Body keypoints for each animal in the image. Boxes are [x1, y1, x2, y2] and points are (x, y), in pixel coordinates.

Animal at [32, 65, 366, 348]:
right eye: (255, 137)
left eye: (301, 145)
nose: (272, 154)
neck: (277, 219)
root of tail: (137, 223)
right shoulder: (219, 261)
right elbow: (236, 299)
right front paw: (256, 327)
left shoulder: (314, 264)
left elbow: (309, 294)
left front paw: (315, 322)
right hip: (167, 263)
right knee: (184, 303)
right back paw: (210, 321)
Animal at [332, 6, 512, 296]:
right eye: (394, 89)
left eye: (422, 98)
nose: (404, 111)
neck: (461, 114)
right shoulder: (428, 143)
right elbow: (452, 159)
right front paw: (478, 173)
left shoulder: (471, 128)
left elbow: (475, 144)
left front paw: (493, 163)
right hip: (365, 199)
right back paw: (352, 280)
+-------+
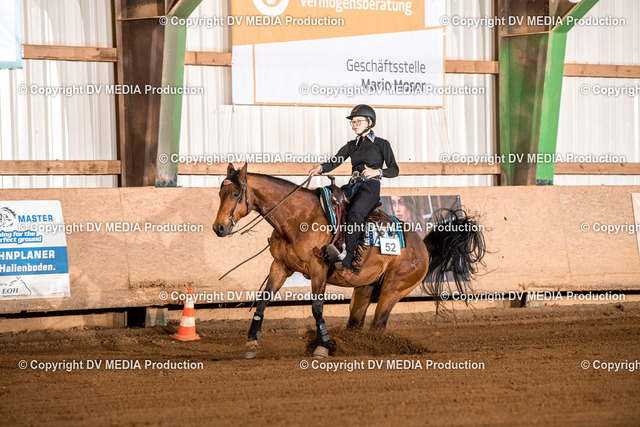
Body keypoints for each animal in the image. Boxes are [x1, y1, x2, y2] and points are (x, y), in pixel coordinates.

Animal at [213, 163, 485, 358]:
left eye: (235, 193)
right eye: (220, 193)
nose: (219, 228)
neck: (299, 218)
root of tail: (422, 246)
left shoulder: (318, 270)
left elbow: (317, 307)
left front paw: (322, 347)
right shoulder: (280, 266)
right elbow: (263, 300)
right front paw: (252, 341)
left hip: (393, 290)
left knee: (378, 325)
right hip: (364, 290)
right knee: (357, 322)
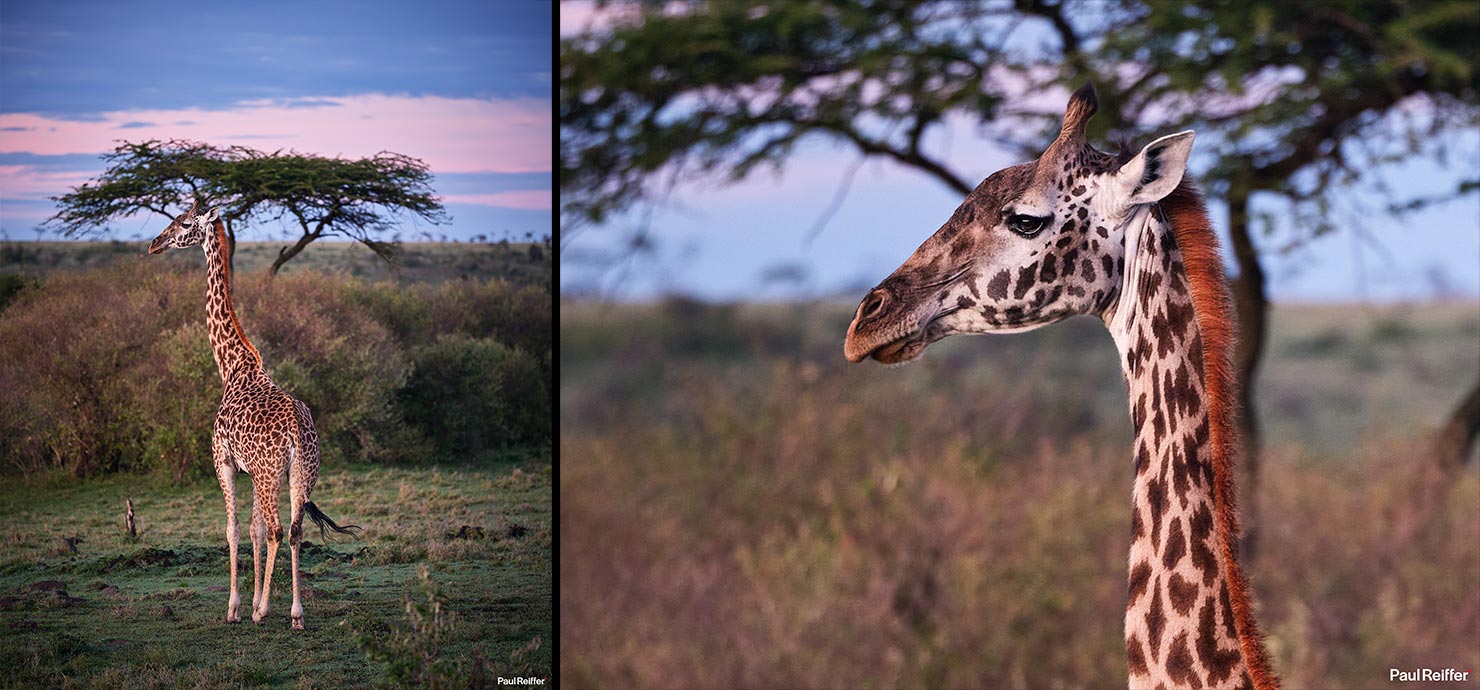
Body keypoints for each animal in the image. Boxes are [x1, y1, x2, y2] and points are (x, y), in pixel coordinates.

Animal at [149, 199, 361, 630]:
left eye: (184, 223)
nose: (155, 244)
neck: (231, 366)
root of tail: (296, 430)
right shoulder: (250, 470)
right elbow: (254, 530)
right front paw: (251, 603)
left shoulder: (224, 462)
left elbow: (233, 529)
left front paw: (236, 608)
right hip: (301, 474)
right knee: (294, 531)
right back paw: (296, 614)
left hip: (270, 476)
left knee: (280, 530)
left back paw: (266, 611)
+-------+
Work request: Copy out the range of lines above starting at the line with "right shoulder: (428, 143)" and ending at the line with "right back paw: (352, 280)", exactly and including both.

Response area:
right shoulder: (428, 143)
right elbow: (452, 159)
right front paw: (478, 173)
left shoulder: (471, 128)
left elbow: (475, 144)
left front paw: (493, 163)
right hip: (365, 199)
right back paw: (352, 280)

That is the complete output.